* [WHAT IS EXPECTED]
Once you find the line with "middle dip: (103, 130)" in the entries below, return exactly every line from it through the line with "pinky tip: (123, 120)".

* [DATA SECTION]
....

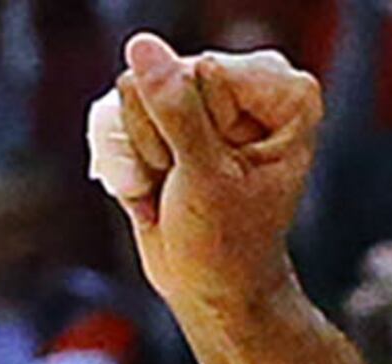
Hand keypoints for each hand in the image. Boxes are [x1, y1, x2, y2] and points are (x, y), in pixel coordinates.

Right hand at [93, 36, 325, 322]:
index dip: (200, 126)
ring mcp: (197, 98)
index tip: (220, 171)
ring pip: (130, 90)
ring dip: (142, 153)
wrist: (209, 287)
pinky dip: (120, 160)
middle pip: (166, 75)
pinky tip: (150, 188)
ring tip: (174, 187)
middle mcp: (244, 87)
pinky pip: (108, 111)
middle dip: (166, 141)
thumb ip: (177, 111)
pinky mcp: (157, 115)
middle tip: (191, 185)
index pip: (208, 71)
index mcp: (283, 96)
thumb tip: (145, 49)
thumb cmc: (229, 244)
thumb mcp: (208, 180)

....

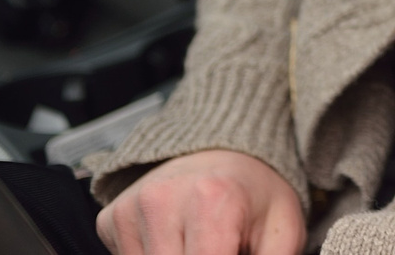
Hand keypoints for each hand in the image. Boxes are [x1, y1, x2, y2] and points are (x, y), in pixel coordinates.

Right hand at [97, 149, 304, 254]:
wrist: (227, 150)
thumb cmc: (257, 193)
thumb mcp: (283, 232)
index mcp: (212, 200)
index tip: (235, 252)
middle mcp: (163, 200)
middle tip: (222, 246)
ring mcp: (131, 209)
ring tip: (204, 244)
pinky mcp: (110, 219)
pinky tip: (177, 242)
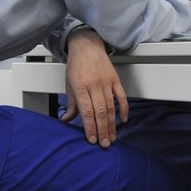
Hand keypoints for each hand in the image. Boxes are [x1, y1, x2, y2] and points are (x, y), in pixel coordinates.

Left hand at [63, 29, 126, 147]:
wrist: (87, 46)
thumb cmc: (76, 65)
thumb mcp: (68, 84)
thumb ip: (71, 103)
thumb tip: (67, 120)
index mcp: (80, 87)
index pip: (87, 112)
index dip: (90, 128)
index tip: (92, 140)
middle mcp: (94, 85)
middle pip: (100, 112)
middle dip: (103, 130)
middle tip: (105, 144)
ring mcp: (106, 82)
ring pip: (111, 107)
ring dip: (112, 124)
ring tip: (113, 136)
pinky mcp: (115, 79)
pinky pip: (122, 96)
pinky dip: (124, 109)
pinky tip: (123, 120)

....

* [EXERCISE SOLUTION]
middle dip: (103, 130)
middle tip: (105, 144)
ring mcp: (106, 82)
ring pip: (111, 107)
ring dip: (112, 124)
ring tip: (113, 136)
pinky mcp: (115, 79)
pinky pip: (122, 96)
pinky dip: (124, 109)
pinky tip: (123, 120)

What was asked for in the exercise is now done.